→ THE TASK
Only those lines in the data below from the line containing "hfov_deg: 58.7" through the line containing "focal_mm: 5.36", both included, should be restated word for word.

• • • •

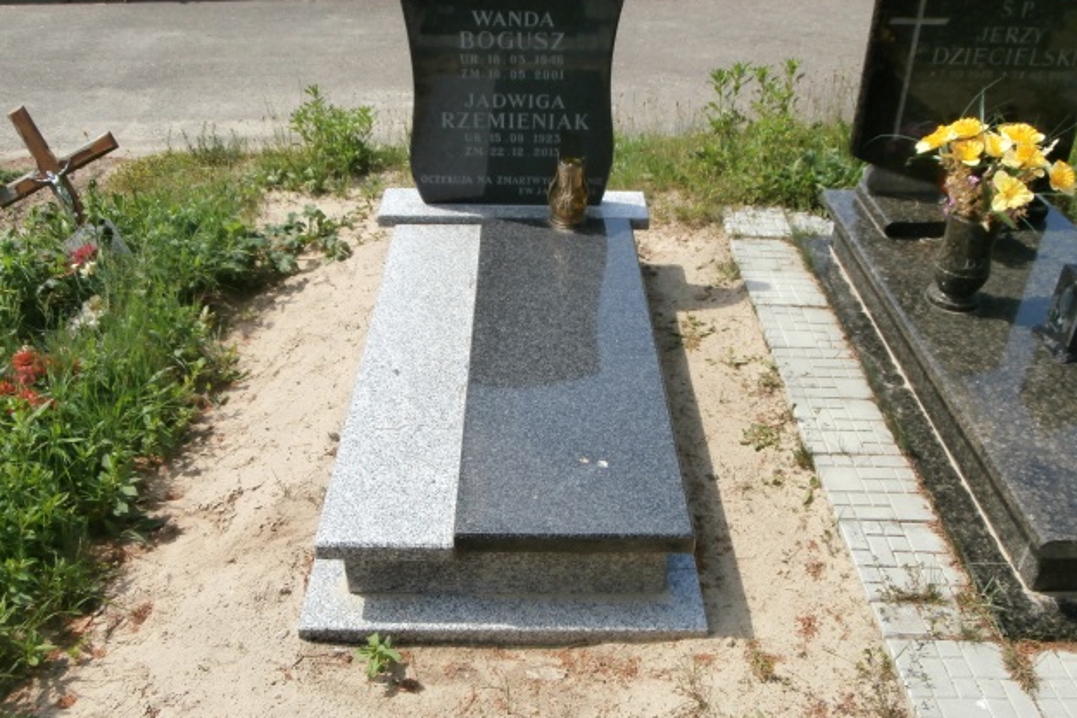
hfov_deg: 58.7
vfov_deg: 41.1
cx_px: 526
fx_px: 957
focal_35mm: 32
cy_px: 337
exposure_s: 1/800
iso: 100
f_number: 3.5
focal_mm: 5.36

• • • •

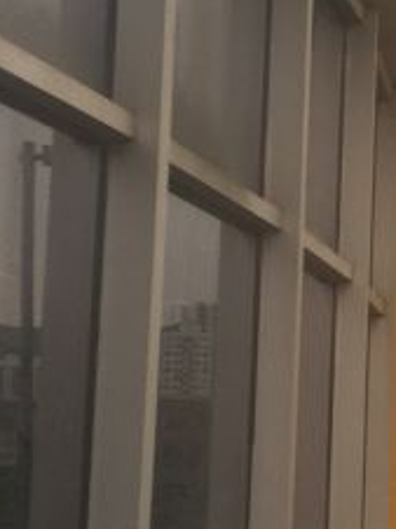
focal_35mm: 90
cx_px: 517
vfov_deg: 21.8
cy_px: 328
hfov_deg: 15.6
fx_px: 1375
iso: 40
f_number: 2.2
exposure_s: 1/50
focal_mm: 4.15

• • • •

→ TASK OUTPUT
hfov_deg: 58.7
vfov_deg: 41.1
cx_px: 526
fx_px: 957
focal_35mm: 32
cy_px: 337
exposure_s: 1/800
iso: 100
f_number: 3.5
focal_mm: 5.36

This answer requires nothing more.